(What you are asked to do)
Using the listing that follows, return every line with the word "style".

(Data for this task)

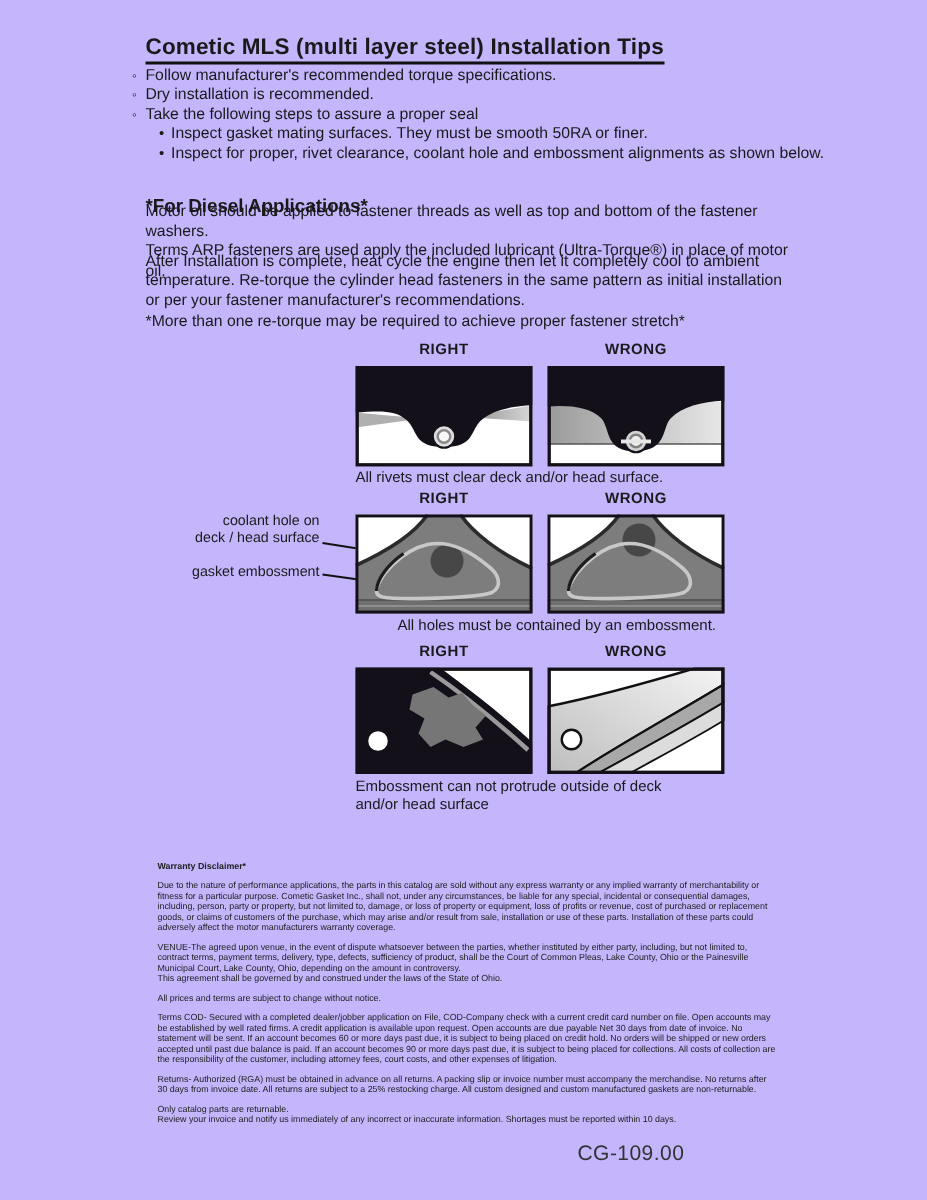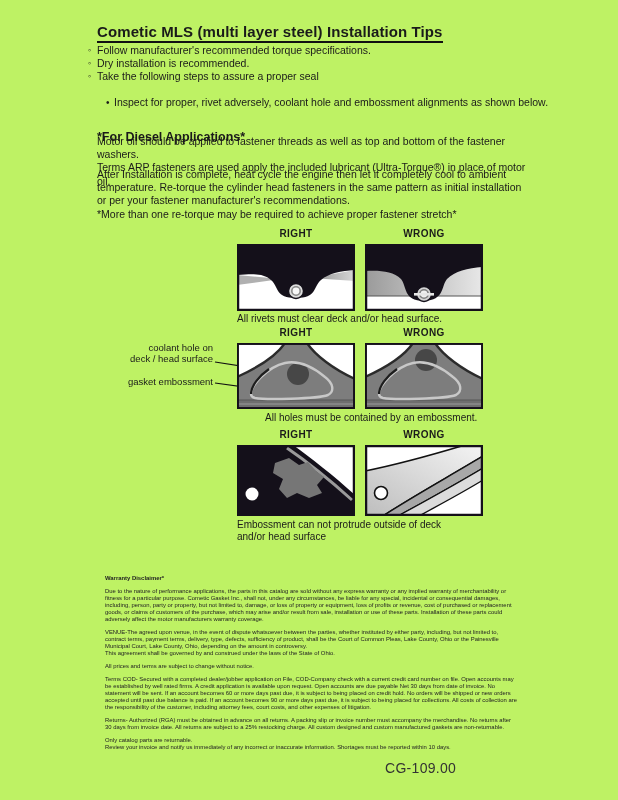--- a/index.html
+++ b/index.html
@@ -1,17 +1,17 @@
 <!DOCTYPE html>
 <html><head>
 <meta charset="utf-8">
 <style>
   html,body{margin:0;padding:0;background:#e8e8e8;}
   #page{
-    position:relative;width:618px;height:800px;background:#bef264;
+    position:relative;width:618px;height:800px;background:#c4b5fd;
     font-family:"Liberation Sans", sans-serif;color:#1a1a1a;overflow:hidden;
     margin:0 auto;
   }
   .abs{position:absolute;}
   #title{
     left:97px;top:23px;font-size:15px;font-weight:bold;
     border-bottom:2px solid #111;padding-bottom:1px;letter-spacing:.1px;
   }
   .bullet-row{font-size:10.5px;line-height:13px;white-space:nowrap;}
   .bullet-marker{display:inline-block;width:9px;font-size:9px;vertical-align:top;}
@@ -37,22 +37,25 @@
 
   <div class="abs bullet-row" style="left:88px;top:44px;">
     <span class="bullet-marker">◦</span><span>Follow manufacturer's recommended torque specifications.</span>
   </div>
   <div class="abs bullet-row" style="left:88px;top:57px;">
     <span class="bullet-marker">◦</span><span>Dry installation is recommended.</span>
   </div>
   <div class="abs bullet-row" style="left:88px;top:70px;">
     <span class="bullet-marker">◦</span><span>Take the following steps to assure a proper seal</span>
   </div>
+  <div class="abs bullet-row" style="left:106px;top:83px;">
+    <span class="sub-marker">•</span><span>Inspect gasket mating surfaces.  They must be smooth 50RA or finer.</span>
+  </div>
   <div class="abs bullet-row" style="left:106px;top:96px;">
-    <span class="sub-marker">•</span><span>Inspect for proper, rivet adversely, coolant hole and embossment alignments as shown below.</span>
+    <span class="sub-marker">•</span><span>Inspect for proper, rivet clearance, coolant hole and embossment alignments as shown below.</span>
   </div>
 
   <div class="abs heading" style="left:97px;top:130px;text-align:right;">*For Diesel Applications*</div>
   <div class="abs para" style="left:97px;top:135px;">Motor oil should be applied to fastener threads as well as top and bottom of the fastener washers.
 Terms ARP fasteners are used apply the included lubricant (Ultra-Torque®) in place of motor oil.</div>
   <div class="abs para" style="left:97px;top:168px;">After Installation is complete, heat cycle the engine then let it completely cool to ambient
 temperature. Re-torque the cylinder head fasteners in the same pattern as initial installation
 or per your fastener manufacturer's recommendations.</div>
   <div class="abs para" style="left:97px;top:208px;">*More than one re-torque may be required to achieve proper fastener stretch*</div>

==

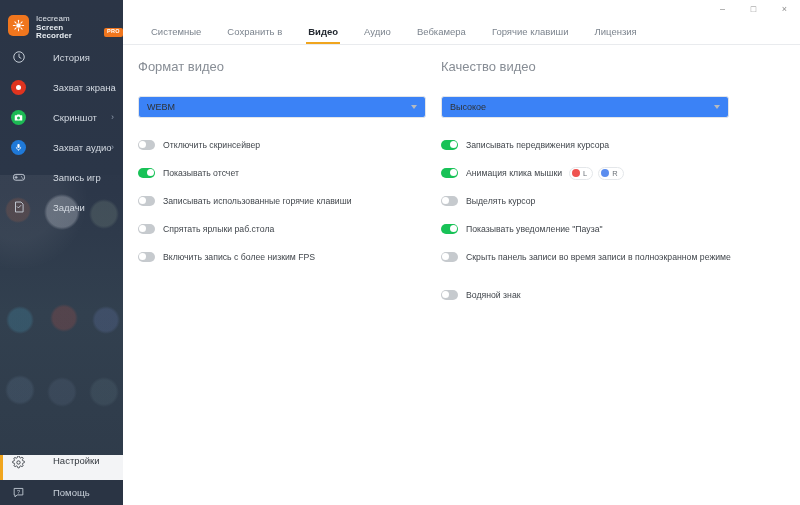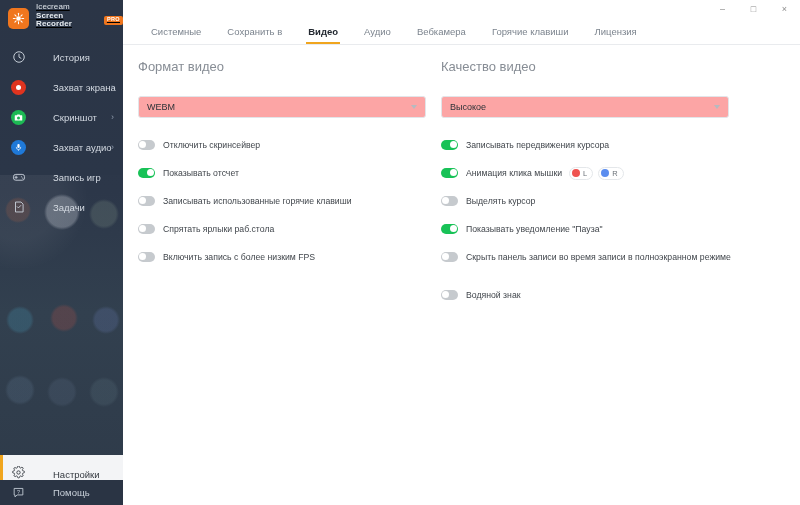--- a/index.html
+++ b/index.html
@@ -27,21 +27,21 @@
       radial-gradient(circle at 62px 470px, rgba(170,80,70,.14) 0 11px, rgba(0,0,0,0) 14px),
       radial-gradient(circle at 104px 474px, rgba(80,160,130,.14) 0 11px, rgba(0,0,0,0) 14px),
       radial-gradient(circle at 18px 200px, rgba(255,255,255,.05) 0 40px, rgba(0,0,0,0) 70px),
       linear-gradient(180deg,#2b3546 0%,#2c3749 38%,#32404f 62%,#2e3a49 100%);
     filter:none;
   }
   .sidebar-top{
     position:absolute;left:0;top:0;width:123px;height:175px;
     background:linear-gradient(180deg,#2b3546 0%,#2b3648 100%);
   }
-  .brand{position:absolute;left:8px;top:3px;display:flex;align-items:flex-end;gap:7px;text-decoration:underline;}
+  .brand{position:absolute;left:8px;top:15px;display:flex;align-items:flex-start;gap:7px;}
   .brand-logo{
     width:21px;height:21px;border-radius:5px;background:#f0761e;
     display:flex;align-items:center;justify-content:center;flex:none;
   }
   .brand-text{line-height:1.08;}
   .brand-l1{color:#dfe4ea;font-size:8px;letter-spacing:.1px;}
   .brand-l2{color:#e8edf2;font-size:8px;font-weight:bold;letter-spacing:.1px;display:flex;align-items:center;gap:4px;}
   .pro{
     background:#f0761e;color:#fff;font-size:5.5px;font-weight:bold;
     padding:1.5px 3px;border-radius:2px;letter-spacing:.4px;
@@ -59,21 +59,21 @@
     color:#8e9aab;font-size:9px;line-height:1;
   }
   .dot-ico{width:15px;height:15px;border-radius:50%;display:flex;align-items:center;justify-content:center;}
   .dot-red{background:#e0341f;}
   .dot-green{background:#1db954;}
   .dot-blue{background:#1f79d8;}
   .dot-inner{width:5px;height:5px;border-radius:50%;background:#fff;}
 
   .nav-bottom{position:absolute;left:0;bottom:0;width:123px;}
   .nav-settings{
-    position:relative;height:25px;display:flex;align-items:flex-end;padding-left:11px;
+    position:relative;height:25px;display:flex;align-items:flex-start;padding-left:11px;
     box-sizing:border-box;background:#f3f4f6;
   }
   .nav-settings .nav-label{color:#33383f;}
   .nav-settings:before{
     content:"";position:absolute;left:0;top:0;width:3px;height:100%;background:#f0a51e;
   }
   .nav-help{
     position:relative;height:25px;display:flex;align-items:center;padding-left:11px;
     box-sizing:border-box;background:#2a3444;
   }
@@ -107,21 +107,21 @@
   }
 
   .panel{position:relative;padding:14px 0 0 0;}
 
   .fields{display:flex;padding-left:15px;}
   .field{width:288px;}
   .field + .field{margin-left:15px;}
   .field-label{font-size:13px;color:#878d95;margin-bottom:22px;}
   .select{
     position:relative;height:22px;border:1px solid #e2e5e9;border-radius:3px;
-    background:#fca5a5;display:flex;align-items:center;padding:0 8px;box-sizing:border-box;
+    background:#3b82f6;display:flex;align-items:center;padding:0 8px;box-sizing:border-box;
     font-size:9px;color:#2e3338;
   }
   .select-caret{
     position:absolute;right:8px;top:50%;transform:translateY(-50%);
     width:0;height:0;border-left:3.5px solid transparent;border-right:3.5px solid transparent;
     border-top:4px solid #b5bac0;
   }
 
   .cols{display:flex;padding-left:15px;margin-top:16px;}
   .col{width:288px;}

(Reply)
 <style>
   <div class="abs bullet-row" style="left:88px;top:44px;">
   <div class="abs bullet-row" style="left:88px;top:57px;">
   <div class="abs bullet-row" style="left:88px;top:70px;">
+  <div class="abs bullet-row" style="left:106px;top:83px;">
   <div class="abs bullet-row" style="left:106px;top:96px;">
   <div class="abs heading" style="left:97px;top:130px;text-align:right;">*For Diesel Applications*</div>
   <div class="abs para" style="left:97px;top:135px;">Motor oil should be applied to fastener threads as well as top and bottom of the fastener washers.
   <div class="abs para" style="left:97px;top:168px;">After Installation is complete, heat cycle the engine then let it completely cool to ambient
   <div class="abs para" style="left:97px;top:208px;">*More than one re-torque may be required to achieve proper fastener stretch*</div>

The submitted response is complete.